Arrangement
From The ABC Of Plain Words by Sir Ernest Gowers

Putting words in their proper places is all-important in a language which, except in some of its pronouns, does not have different forms for the subjective and objective cases. With those pronouns arrangement is not so vital. Neither "he outlived her" nor "her he outlived" leaves any doubt which outlived the other. But with nouns the meaning depends rigidly on the order. "Husband outlived wife" means one thing and "wife outlived husband" the opposite. Reverse the order of the words and you reverse the meaning.

If all you want to say is a simple thing like that, there is no difficulty. But that is rarely so. You probably want to write a more complicated sentence telling not only the central event but also its how, why, and where. The Americans have a useful word, modifier, by which they mean "words or groups of words that restrict, limit, or make more exact the meaning of other words". The `modifiers' bring the trouble.

The rule is easy enough to state. It is, in the words of an old grammarian, "that the words or members most nearly related should be placed in the sentence as near to each other as possible, so as to make their mutual relation clearly appear ". But it is not so easy to keep. We do not always remember that what is clear to us may be far from clear to our readers. Sometimes it is not clear even to us which "words or members" are "most nearly related", and if there are many `modifiers' we may be confronted with difficulties of the jig-saw type.

Here are some typical examples of faulty arrangement. Their offence is that they obscure the writer's meaning, if only momentarily:

It is doubtful whether this small gas company would wish to accept responsibility for supplying this large area with all its difficulties.

"With all its difficulties" should be put in parenthetic commas after "responsibility".

Sir W. S. has cut short the tour that he has been making for the last month in the middle east because of illness.

"Because of illness" should begin the sentence instead of ending it.

Faulty arrangement of this sort is not unknown even in model regulations issued by government departments to show local authorities how things ought to be done:

No child shall be employed on any weekday when the school is not open for a longer period than four hours.

"For a longer period than four hours" qualifies employed, not open, and should come immediately after employed.

And in departmental regulations themselves:

Every woman by whom . . . a claim for maternity benefit is made shall furnish evidence that she has been, or that it is to be expected that she will be, confined by means of a certificate given in accordance with the rules. . . .

The next example is of a slightly different sort of error :

The operation is carried out in an endeavour to return to its rightful place, 20 acres of soil underlying 18 ins. of dredging from an adjacent dyke.

Here the writer, puzzled where to put "to its rightful place" without creating an ambiguity, has welded it into an impossibly clumsy verb with return ("return-to-its-rightful-place") and has tried to help things out with an impossible comma.
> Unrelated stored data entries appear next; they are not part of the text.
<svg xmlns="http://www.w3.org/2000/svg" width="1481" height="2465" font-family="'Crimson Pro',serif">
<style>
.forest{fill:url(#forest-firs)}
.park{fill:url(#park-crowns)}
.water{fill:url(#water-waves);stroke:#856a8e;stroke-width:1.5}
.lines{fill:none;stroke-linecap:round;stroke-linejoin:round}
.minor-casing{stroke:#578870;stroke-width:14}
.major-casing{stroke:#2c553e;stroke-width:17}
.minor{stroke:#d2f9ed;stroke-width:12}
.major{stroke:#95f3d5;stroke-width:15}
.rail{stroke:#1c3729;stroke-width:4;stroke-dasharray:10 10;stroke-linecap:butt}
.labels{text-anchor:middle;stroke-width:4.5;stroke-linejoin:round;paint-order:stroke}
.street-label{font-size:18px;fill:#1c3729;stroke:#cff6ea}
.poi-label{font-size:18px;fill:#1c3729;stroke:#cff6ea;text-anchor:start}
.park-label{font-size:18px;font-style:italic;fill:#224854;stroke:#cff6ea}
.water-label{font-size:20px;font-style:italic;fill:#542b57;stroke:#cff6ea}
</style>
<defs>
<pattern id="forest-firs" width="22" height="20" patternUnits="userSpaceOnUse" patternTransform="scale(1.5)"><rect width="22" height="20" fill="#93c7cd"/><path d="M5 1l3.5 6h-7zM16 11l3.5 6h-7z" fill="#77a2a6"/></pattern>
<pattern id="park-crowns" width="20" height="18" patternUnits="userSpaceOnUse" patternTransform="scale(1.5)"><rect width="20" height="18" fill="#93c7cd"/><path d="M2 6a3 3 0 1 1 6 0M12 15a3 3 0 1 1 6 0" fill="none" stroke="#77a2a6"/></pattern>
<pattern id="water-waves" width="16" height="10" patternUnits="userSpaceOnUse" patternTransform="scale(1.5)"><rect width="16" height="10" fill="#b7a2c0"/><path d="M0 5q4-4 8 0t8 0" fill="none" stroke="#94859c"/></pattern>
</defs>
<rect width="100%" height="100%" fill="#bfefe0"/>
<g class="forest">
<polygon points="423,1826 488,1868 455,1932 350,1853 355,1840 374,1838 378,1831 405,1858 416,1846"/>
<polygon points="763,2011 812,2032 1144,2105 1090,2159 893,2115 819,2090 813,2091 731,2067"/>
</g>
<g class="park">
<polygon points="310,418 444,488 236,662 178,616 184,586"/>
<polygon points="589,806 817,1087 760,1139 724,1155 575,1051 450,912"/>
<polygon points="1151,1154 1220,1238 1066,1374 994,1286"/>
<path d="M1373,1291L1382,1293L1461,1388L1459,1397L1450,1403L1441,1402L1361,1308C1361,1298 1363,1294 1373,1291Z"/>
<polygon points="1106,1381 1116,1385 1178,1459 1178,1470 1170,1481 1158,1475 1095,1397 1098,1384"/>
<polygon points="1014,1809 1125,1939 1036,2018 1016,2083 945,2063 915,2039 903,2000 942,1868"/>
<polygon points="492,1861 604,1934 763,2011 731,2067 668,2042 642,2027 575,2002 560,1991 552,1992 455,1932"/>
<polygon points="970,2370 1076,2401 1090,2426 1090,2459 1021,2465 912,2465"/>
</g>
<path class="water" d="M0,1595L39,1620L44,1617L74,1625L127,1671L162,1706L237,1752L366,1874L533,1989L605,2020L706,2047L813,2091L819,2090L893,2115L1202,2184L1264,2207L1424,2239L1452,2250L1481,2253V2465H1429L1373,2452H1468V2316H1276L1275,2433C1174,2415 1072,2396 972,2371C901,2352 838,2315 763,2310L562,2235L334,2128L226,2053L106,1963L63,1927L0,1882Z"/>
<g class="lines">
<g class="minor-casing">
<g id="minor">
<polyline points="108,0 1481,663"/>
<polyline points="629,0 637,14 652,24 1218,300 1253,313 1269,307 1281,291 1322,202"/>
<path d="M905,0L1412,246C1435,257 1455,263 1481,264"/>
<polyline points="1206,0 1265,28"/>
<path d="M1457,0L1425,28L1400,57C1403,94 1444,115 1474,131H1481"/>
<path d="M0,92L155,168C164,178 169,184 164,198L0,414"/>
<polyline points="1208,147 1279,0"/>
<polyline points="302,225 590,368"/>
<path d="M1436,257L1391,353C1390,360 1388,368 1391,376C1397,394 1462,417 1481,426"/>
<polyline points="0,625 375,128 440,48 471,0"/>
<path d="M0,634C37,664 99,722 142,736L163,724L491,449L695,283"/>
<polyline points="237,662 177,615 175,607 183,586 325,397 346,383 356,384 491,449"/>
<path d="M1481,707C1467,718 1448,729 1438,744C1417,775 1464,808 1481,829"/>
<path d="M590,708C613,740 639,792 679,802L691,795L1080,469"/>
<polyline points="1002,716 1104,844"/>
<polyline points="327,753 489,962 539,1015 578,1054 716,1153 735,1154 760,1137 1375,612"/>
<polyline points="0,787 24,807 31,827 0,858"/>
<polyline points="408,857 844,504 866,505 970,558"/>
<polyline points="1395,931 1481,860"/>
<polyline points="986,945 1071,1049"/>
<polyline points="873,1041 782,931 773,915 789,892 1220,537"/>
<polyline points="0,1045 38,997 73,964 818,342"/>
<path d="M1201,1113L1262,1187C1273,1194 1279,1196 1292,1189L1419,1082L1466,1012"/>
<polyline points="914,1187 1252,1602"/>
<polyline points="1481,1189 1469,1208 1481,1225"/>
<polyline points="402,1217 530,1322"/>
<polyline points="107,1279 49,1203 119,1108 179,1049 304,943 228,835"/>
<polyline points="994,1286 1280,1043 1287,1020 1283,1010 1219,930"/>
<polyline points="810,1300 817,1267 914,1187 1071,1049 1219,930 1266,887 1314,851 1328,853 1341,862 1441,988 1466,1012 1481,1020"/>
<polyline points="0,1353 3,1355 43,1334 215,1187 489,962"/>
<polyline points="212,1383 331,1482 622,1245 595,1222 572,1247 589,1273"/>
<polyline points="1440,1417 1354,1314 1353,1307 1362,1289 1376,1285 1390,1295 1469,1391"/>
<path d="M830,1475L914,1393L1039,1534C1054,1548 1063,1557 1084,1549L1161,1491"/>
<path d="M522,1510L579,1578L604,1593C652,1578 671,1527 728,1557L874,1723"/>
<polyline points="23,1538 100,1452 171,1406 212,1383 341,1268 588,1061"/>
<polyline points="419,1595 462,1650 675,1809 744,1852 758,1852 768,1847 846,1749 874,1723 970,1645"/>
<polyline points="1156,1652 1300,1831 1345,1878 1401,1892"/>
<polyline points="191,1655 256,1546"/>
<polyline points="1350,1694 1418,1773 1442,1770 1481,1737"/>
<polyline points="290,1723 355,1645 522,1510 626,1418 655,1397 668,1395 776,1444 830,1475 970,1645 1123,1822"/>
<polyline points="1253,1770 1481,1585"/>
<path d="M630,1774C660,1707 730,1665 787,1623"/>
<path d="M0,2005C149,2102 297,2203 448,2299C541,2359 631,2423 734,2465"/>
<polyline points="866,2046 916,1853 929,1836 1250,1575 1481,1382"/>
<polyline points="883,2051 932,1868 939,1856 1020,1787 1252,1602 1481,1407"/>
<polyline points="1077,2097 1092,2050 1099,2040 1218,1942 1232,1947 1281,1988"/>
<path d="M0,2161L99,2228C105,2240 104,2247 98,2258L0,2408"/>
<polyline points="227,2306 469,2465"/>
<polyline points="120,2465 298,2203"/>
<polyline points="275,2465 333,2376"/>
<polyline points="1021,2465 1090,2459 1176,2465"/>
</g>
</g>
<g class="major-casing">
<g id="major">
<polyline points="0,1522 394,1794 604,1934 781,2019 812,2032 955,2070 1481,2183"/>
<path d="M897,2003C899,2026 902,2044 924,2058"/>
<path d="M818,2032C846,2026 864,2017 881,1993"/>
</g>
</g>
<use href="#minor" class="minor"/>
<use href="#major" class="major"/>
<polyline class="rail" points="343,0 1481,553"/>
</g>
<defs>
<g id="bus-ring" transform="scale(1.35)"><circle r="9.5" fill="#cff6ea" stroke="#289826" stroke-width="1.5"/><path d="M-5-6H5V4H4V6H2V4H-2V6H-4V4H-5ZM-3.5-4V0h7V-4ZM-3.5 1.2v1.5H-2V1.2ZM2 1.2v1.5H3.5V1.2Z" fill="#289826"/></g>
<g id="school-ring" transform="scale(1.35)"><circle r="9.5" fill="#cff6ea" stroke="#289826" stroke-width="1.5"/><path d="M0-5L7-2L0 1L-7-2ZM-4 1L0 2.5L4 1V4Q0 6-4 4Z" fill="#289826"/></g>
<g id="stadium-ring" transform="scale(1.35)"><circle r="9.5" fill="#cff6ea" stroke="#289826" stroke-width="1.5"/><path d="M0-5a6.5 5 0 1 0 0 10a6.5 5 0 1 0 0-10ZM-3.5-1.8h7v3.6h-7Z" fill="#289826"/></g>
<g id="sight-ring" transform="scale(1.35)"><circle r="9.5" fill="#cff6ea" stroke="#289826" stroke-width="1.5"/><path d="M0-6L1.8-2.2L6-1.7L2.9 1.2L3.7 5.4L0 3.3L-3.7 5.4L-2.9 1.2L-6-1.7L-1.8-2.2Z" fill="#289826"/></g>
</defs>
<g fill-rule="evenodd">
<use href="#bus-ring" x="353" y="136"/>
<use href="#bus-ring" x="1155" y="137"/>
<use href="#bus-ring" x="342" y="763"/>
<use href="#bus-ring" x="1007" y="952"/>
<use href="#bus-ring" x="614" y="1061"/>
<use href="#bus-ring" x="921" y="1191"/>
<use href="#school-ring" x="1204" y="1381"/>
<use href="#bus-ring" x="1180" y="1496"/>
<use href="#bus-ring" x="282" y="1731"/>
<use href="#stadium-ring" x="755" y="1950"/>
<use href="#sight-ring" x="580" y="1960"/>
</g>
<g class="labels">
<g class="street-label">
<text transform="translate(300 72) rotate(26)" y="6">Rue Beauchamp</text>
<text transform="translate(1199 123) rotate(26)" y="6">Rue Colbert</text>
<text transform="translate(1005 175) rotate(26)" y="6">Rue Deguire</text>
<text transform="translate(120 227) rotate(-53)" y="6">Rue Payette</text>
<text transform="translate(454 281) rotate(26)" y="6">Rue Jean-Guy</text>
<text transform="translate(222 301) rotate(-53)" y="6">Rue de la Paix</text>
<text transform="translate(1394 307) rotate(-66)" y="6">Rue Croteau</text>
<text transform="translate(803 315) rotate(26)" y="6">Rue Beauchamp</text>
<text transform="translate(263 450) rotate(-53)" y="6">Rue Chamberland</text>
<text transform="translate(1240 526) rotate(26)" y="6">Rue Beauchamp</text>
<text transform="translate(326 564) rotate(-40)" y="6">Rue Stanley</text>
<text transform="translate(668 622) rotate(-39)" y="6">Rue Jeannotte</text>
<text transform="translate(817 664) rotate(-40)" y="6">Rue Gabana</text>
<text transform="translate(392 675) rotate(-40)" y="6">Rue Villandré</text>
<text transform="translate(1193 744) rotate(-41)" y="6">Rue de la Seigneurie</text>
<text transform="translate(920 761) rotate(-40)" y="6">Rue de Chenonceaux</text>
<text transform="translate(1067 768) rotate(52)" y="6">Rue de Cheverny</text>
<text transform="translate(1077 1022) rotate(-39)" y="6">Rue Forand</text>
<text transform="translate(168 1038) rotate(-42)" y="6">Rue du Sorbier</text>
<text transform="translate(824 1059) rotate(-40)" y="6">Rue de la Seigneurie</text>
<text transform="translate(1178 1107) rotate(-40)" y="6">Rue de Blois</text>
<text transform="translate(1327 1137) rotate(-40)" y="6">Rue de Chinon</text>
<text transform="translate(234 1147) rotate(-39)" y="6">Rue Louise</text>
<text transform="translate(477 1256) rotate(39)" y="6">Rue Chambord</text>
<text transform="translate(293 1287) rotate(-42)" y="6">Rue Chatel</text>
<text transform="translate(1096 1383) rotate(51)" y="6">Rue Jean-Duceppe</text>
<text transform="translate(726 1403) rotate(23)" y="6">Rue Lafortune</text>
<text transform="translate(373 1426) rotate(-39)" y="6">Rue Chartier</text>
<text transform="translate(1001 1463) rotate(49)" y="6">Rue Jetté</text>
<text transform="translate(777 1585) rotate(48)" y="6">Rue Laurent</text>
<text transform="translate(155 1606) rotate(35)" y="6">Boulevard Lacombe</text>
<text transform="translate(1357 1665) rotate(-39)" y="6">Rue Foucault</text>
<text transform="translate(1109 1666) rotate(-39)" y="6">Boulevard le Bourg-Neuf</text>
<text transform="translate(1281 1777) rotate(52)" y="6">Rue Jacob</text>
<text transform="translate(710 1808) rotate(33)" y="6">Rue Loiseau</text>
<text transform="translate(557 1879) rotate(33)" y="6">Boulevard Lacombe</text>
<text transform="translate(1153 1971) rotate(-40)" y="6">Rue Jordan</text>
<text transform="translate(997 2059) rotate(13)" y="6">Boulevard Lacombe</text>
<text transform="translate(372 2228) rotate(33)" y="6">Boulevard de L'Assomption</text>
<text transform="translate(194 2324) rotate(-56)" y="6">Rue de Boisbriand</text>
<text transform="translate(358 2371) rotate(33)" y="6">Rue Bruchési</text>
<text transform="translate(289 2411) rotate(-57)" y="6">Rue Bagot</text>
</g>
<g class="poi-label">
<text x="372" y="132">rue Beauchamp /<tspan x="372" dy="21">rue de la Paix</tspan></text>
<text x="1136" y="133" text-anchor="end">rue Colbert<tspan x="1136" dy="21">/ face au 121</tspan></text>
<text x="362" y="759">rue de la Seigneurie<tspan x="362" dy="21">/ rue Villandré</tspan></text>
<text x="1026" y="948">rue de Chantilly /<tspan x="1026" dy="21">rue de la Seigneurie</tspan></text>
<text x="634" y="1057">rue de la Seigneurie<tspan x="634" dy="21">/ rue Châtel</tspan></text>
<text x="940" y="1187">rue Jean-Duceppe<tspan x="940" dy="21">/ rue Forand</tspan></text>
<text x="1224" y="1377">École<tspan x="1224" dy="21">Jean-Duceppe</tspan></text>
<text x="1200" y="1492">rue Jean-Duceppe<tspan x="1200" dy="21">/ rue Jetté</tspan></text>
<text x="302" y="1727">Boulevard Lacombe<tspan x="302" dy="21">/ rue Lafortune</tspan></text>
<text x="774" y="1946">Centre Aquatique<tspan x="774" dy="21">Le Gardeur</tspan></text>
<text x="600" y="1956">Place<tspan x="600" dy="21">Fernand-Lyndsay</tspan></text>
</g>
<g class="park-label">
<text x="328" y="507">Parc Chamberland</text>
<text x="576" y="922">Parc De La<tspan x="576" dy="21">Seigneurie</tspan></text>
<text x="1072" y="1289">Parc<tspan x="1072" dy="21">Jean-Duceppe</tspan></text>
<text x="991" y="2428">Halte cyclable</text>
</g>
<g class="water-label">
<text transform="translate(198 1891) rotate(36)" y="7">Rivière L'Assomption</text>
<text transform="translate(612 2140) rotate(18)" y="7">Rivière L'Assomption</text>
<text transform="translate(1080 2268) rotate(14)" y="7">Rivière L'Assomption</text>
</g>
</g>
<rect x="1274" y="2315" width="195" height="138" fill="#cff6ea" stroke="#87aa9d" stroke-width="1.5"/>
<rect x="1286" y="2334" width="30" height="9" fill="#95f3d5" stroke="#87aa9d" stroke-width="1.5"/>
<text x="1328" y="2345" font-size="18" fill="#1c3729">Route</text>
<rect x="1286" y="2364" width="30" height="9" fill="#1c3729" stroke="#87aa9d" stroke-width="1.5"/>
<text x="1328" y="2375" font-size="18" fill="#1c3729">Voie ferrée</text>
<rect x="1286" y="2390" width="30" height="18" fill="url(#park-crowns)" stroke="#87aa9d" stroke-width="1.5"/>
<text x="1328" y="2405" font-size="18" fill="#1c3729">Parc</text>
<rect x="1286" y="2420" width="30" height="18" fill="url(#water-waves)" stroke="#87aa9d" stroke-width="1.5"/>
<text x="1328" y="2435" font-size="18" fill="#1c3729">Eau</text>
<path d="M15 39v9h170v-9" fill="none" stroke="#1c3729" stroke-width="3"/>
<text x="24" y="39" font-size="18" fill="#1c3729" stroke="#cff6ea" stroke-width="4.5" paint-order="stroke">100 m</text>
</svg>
The sentence needs recasting, e.g. "The operation is carried out in an endeavour to return 20 acres of soil to its rightful place it is now under 18 inches,..".

On the practice of trying to remedy faulty arrangement by commas, see COMMA.

In the next example the writer has lumbered ponderously along without looking where he was going and arrived at the object (officers) of the verb are employing with a disconcerting bump:

One or two of the largest Local Authorities are at present employing on their staff as certifying officers and as advisers to the Mental Deficiency Act Committees officers having special qualification or experience in mental deficiency.

He would have given himself little more trouble, and would have saved his reader some, if he had turned the sentence round and written:

Officers having special qualification or experience in mental deficiency are at present being employed on the staff of one or two of the largest Local Authorities as certifying officers and as advisers to the Mental Deficiency Act Committees.

Other common errors of arrangement which are likely to give the reader unnecessary trouble, if they do not actually bewilder him, are letting the relative get a long way from its antecedent and the auxiliary a long way from the main verb. Examples:

(Of relative separated from antecedent.)

Arrangements have been made for the clerk of the Executive Committee to forward a supply of special forms, to whom applications for supplies of such forms should normally be made.

This would have been clearer if the writer had said:

The clerk to the Executive Committee has been asked to send you a supply of special forms, and you should ask him for more when you want them.

(Of verb separated from auxiliary.)

The Executive Council should, in the case of approved institutions employing one doctor, get into touch with the committee.

The Council should accordingly, after considering whether they wish to suggest any modifications in the model scheme, consult with the committee. . . .

It is a bad habit to put all sorts of things between the auxiliary and the verb in this way ; it leads to unwieldy sentences and irritated readers.